## Text block
*****

Down river past the ranch and where the RR tunnel is there are sites on river left. They're where a barbed wire fence that comes down to the river. I think all the established sites have some type of marker. If you explore around the lower sites you'll find an awesome rock art panel with bears and bear paws. Down river from there I don't know what is available. There are no restrictions as far I know on public land.


----------



## Old man (Jun 17, 2015)

Hacket Jack, that you? Thanks for the 50 cal


----------



## ColoradoDave (Jun 3, 2010)

Went by to scout the GJ takeout on the Gunnison and it is impossible to get to the ramp due to flooding. About 2 feet of water all around the area just upstream of the diversion.

Also measured the Gunnison at the Delta bridges at hwy 50 and downstream of that.

Hwy 50 bridge in Delta = 68" clearance at 11 AM May 29

G50 road bridge West of Delta = 58" clearance at 4:30 PM May 29


----------



## Fruita Boater (Jan 15, 2015)

ColoradoDave said:


> Went by to scout the GJ takeout on the Gunnison and it is impossible to get to the ramp due to flooding. About 2 feet of water all around the area just upstream of the diversion.
> 
> Also measured the Gunnison at the Delta bridges at hwy 50 and downstream of that.
> 
> ...


Thanks for measuring those bridge heights; good to know before you go for the higher flows!


----------



## Aknoff (Aug 24, 2007)

lmyers said:


> From the BLM page:
> 
> *Redlands Dam* - Just south of the Colorado River in Grand Junction, turn south on 261/4 Road. Proceed through the cemetery and turn right on B3/4 Road, then left on 263/8 Road. The Boat take-out is just upstream of Redlands Dam.
> 
> BLM UFO Lower Gunnison River


Anyone know if this ramp is still accessible? Haven't done this stretch in a few years and hoping to avoid the Whitewater take-out if possible. I can see it on the satellite and can't make out a gate or anything like that, but that's far from certain. Thanks!


----------



## jbolson (Apr 6, 2005)

https://www.mountainbuzz.com/threads/gunnison-beta.112896/


----------



## Aknoff (Aug 24, 2007)

Thank you! Is there somewhere away from the homeless camp where you could leave your car/trailer relatively safely (relatively meaning no more sketchy than Whitewater already is)?


----------

*****

## Data supplied
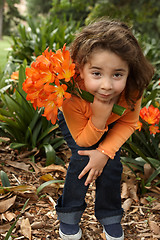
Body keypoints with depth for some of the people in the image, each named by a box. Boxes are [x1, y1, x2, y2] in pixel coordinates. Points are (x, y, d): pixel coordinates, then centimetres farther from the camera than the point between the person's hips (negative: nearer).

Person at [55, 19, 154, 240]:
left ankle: (110, 216, 13)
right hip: (76, 122, -2)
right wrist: (99, 118, -47)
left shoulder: (132, 90, -36)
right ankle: (69, 214, 4)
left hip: (110, 124, 2)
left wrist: (105, 151, -28)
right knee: (83, 157, -19)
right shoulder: (71, 96, -42)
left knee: (111, 162, -11)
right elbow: (83, 140, -28)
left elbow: (128, 123, -17)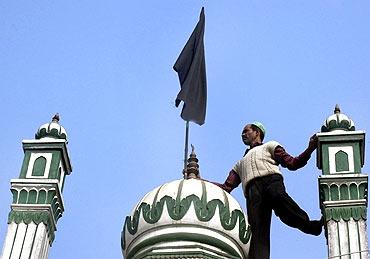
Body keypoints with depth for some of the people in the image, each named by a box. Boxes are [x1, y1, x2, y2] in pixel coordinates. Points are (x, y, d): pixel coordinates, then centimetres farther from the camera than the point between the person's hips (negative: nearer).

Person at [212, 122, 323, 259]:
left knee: (278, 197, -41)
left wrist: (310, 149, 1)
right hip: (252, 190, 3)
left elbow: (292, 163, 17)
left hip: (271, 179, -2)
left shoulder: (270, 145, 31)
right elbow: (226, 187, 32)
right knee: (257, 230, -23)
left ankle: (309, 225, -48)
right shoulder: (240, 163, 43)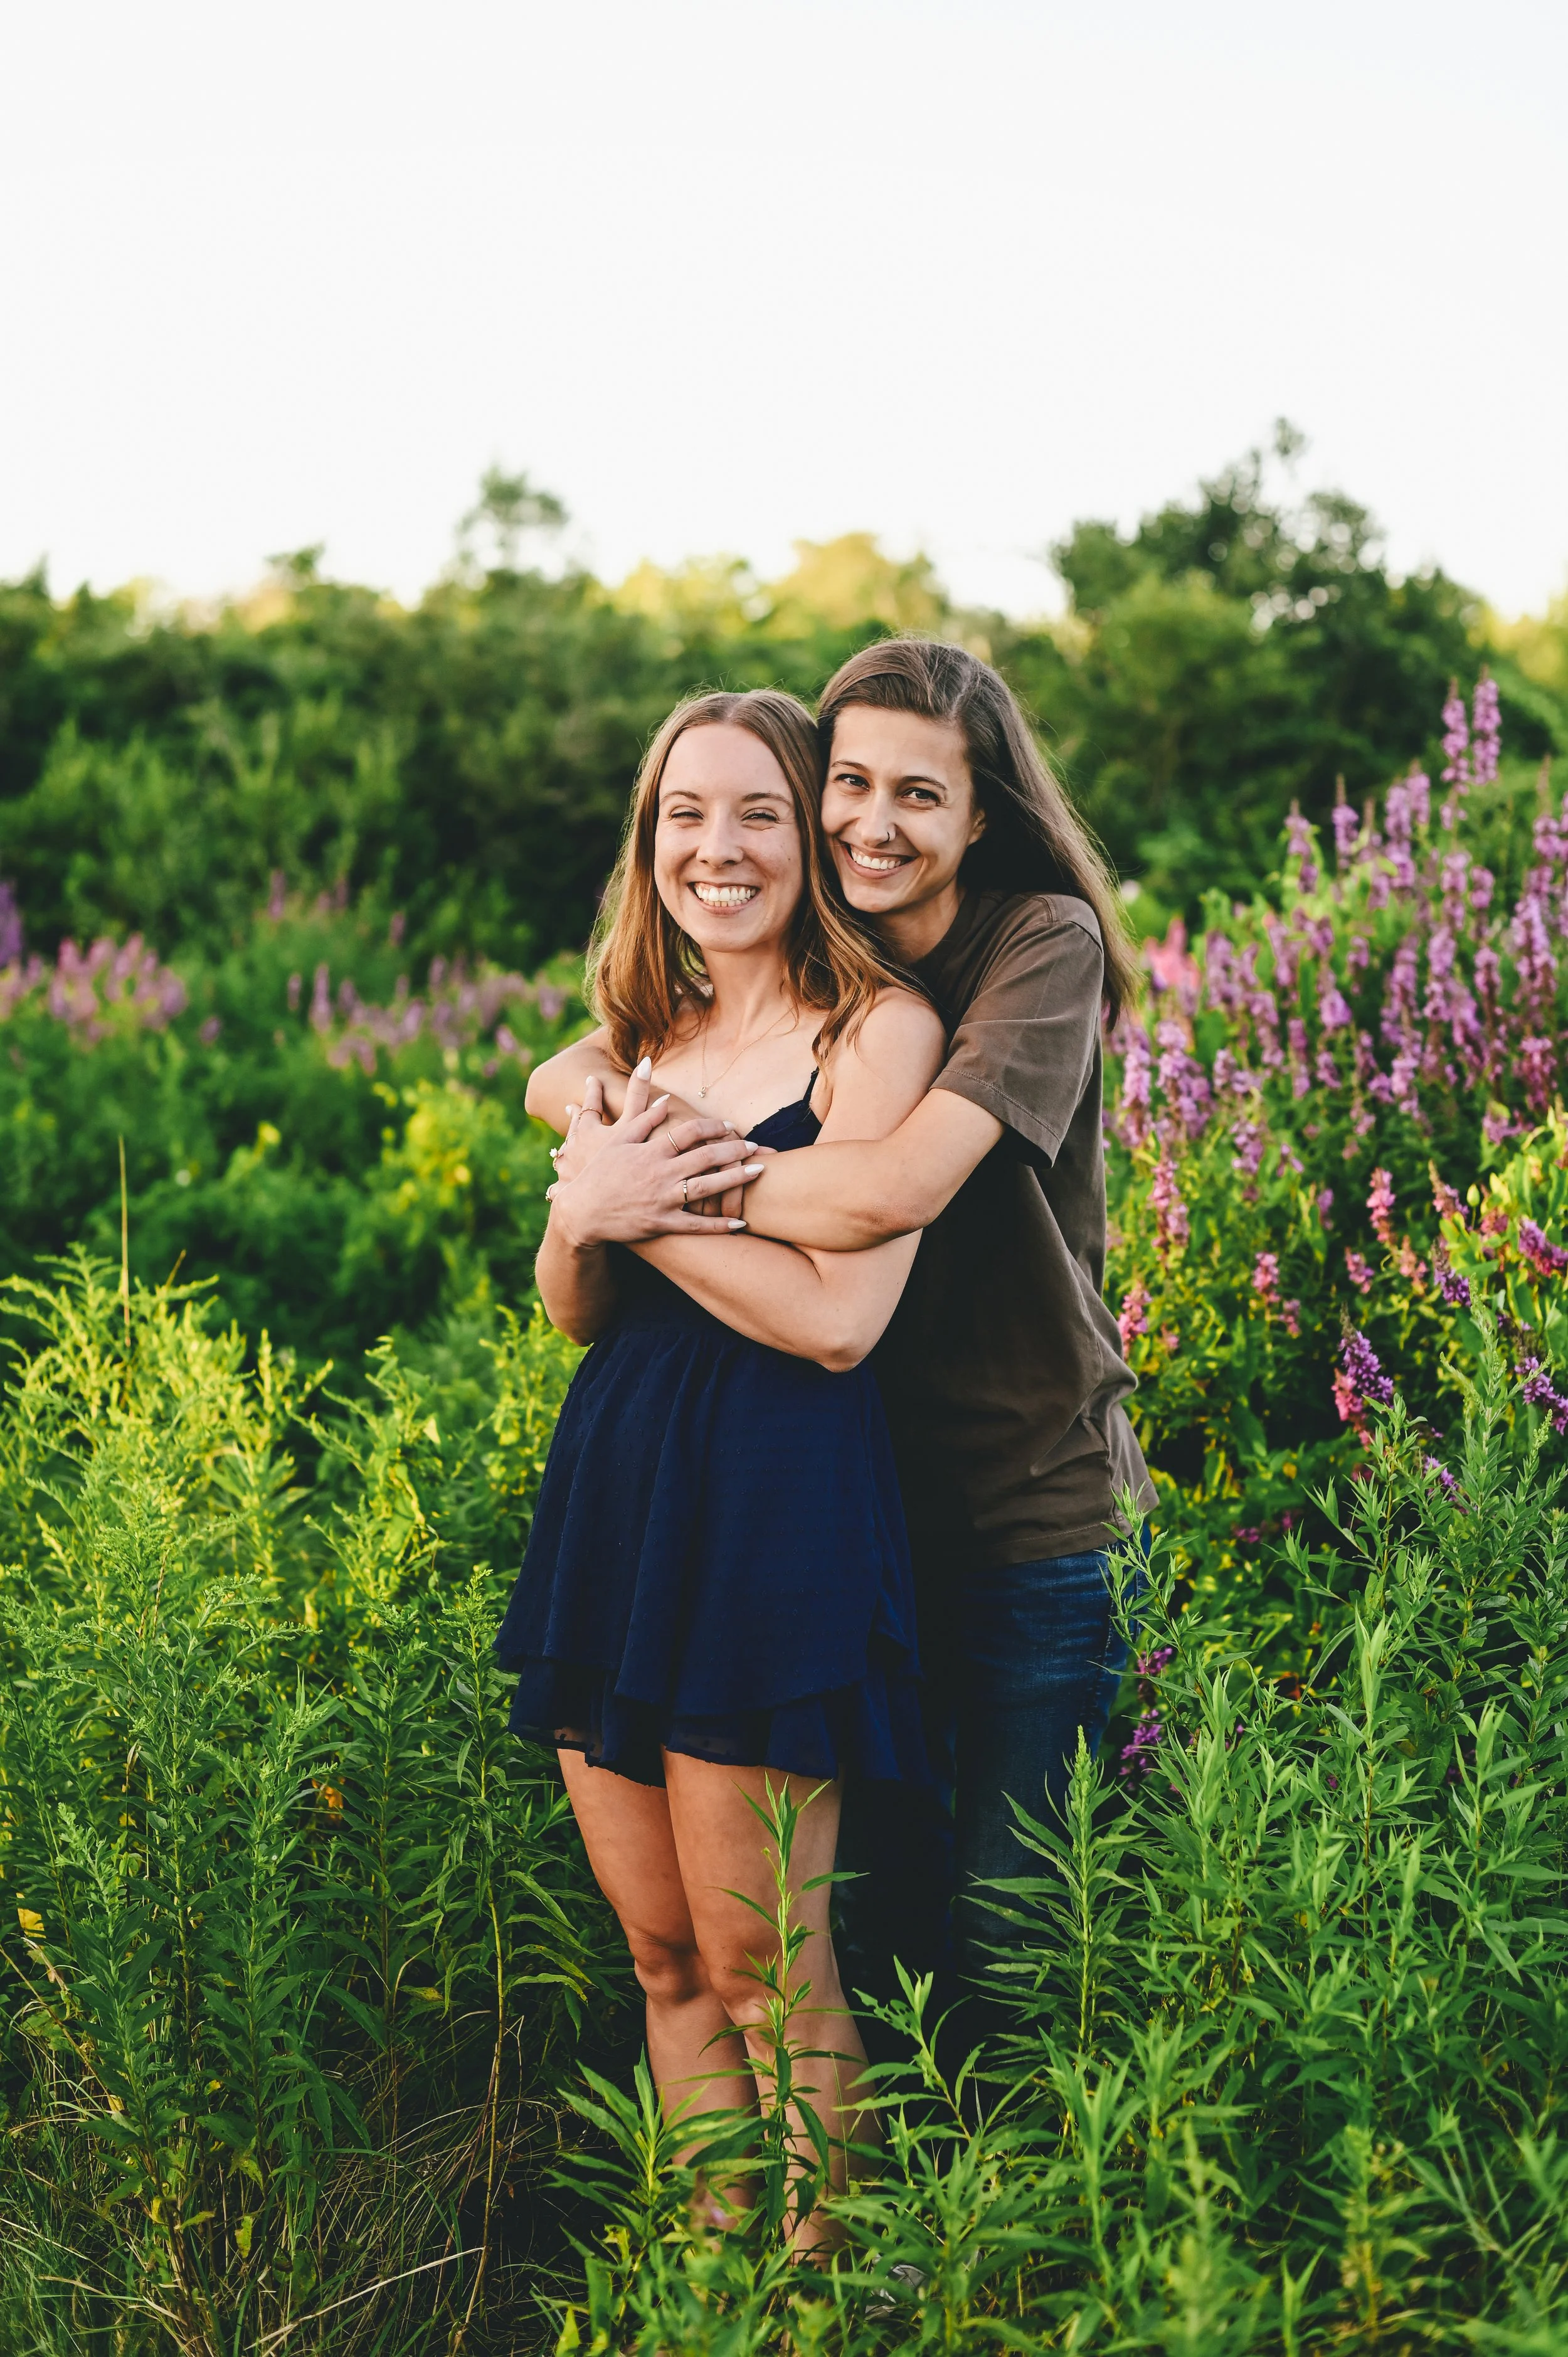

*****

## Task instructions
Rewrite the Gunnison River forum thread from "https://www.mountainbuzz.com/threads/gunnison-beta.112896/" up to and including "Whitewater already is)?", replacing "homeless camp" with "campground".

## Answer space
https://www.mountainbuzz.com/threads/gunnison-beta.112896/


----------



## Aknoff (Aug 24, 2007)

Thank you! Is there somewhere away from the campground where you could leave your car/trailer relatively safely (relatively meaning no more sketchy than Whitewater already is)?